Self-organisation with Aggregate Computing: A Reflection Under the Lenses of Multi-agent Systems Engineering
Abstract
In multi-agent systems research, large-scale is traditionally addressed by bio-inspired self-organisation: starting from the paradigmatic case of ant colonies, potentially myriads of agents can be designed to bring about global complex behaviour by simple individual tasks and local interactions, by emergence. With that inspiration, the research on aggregate computing developed a theoretical and programming framework to express and engineer resilient collective behaviour in a compositional and declarative fashion, completely abstracting from population size and shape.
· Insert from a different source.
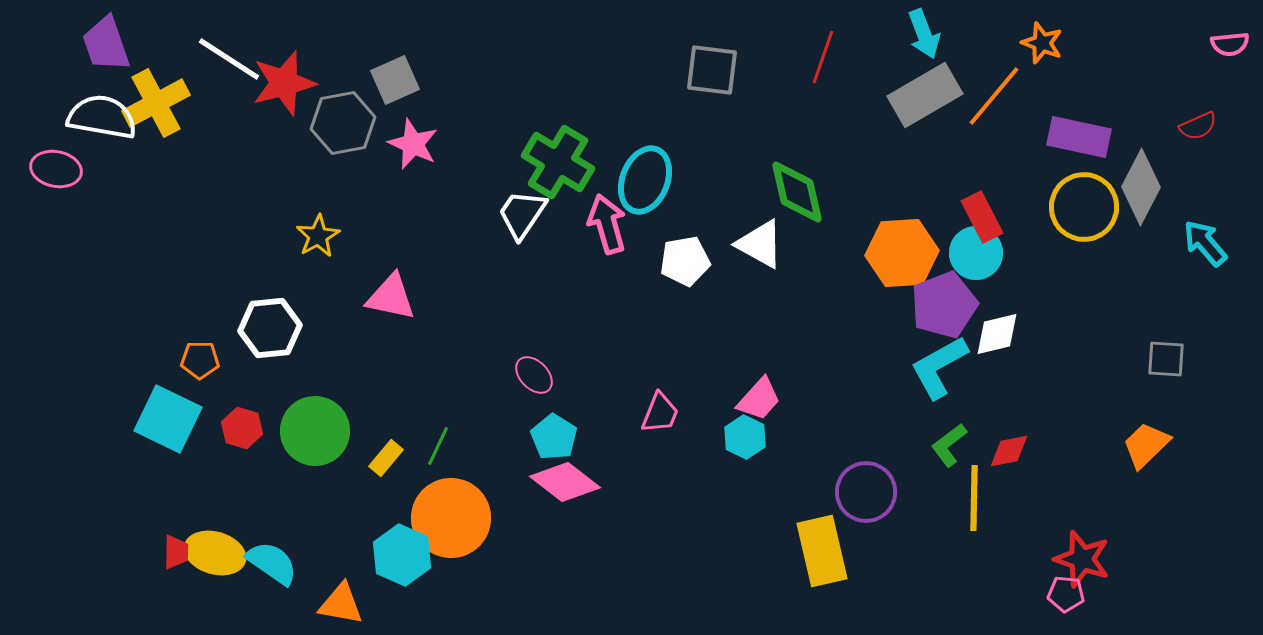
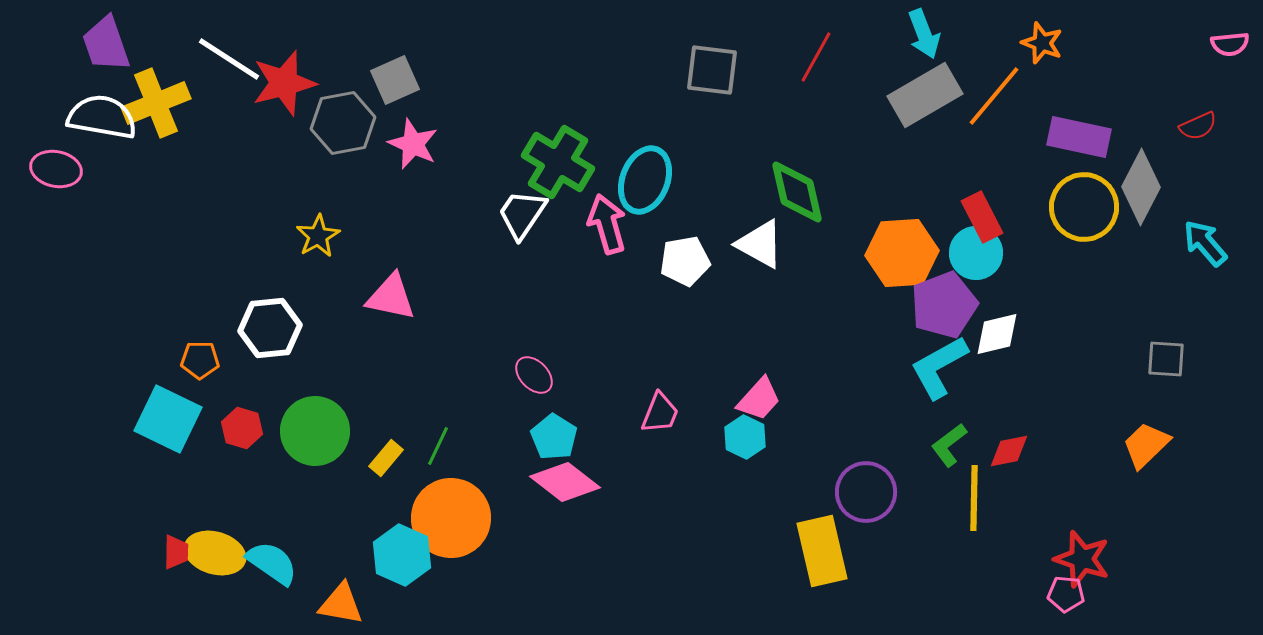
red line at (823, 57): moved 7 px left; rotated 10 degrees clockwise
yellow cross at (156, 103): rotated 6 degrees clockwise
This grounds on previous work on co-fields for agent coordination, macro-languages for amorphous computing, and environment design for multi-agent systems, and culminated in the field calculus computing model, novel programming languages, and libraries for complex and distributed situation recognition, swarm behaviour, agent-assisted crowd engineering, and the like. Overall, after a decade, several results have been provided in the area of coordination, programming languages, distributed algorithms and platforms, and self-adaptive and self-organising systems. In this chapter we seek to pave the way for bringing some of such results back to the agent community. We overview such results and elaborate on how they can provide contributions and research perspectives to traditional multi-agent systems research threads, especially in the design of distributed digital signs for environment-mediated agent coordination, collective plans for agents and swarms, and reinforcement learning frameworks for many-agent systems.